Jakarta -
Sejak pandemi COVID-19 2020 hingga saat ini, banyak perusahaan pelayaran bisnisnya terus mengalami kesulitan. Hal itu disebabkan ongkos logistik yang masih tinggi.
Ketua Indonesian National Shipowners Association (INSA) Carmelita Hartoto menyatakan perusahaan-perusahaan pelayaran telah melakukan berbagai cara untuk mendukung efisiensi logistik.
Namun, biaya pelayaran hanya bagian kecil dari ongkos logistik yang harus dibayarkan oleh pelanggan. Demi bertahan hidup, banyak perusahaan telah menjual kapalnya atau bahkan menjadikannya besi bekas melalui scrap.
SCROLL TO CONTINUE WITH CONTENT
Panjangnya rantai pengiriman barang dari gudang hingga ke lokasi tujuan, menjadikan biaya logistik sulit turun jika hanya mengandalkan efisiensi di pelayaran. Komponen biaya logistik bukan hanya soal biaya kapal. Banyak biaya lain yang rantainya lebih panjang seperti ekspedisi.

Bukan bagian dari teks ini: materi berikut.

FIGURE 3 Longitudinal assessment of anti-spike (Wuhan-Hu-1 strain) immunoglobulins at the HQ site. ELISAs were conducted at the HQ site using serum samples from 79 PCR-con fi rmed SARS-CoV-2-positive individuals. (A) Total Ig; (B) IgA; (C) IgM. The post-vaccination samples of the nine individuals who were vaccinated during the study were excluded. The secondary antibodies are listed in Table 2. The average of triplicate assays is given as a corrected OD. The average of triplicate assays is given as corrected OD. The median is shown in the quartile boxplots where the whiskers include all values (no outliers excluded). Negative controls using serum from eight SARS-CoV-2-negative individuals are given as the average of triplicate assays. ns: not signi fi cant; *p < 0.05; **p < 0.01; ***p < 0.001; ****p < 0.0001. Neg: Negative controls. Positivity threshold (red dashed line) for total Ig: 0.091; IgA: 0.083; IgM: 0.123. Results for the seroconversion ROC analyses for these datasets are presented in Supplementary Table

"Logistik pengiriman barang itu melalui berbagai mata rantai. Mulai dari biaya inventori, gudang shipper, trucking, depo, buruh, forwarding atau agen barang, THC pelabuhan dan shipping. Kami di industri pelayaran telah mengambil berbagai langkah efisiensi," kata Carmelita dalam keterangannya, dikutip Rabu (10/11/2021).
Carmelita mengungkapkan, saat ini perusahaan pelayaran juga dihadapkan pada persoalan biaya operasional yang terus meningkat. Salah satunya berasal dari lonjakan biaya solar yang telah naik hingga dua kali lipat dibandingkan tahun lalu.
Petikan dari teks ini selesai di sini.